The Lexington – March 16th

It might’ve taken TRAAMS a bit of time to really shift into fifth gear at the Lexington tonight (a feeling of tour fatigue was definitely lingering in the air) but when they did they confirmed themselves as one of the UK’s best rock acts right now. Channeling Fugazi by the way of Silver Jews, TRAAMS play hard and fast with barely a moment spared for a breather. Seriously – right from the one-two punch of ‘AnB’ and ‘Costner’, the set feels seamless, drawing from the hundred-mile-an-hour hurl of their recent album Modern Dancing which often perfectly segues one song into the next.

Modern Dancing on record is intensely enjoyable – it’s full of infectious hooks, sing-along moments that harken back to the days of yelling along to pop punk in school while simultaneously feeling far bigger and way more mature than that. Live, TRAAMS trade those pop-punk sensibilities for grittier, more intense moments, and it works. ‘Silver Lining’ sounds cathartic and heavy, and fan favourite ‘Low’ packs far more bite in guitarist Stu Hopkin’s lovable howl and technical riffs.

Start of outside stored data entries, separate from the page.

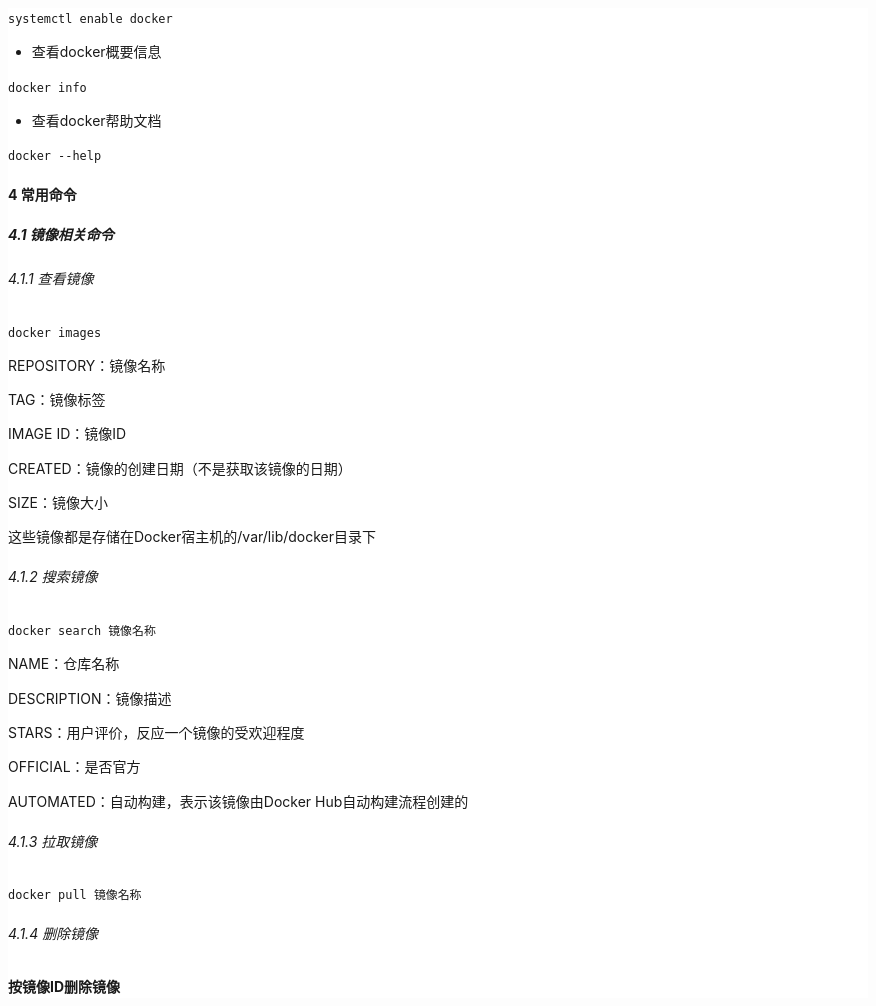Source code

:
 ```
systemctl enable docker
```

* 查看docker概要信息

```
docker info
```

* 查看docker帮助文档

```
docker ‐‐help
```

#### 4 常用命令

##### 4.1 镜像相关命令

###### 4.1.1 查看镜像

```
docker images
```

REPOSITORY：镜像名称

TAG：镜像标签

IMAGE ID：镜像ID

CREATED：镜像的创建日期（不是获取该镜像的日期）

SIZE：镜像大小

这些镜像都是存储在Docker宿主机的/var/lib/docker目录下

###### 4.1.2 搜索镜像

```
docker search 镜像名称
```

NAME：仓库名称

DESCRIPTION：镜像描述

STARS：用户评价，反应一个镜像的受欢迎程度

OFFICIAL：是否官方

AUTOMATED：自动构建，表示该镜像由Docker Hub自动构建流程创建的

###### 4.1.3 拉取镜像

```
docker pull 镜像名称
```

###### 4.1.4 删除镜像

**按镜像ID删除镜像**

As ‘Head Roll’ and closer ‘Klaus’ confirm though, it’s the rhythm section that acts as the vital pistons in TRAAMS. Bassist Leigh Padley’s skills are second to none, and make Stu’s multiple cries for more bass all the more rewarding. ‘Head Roll’ is utterly hynptonising here – there are hints of Can and Television throughout – while their straight-up anthems ‘Flowers’ and ‘Succulent Thunder Anthem’ prove that no band is having as much fun with bitter anger and frustration as TRAAMS right now.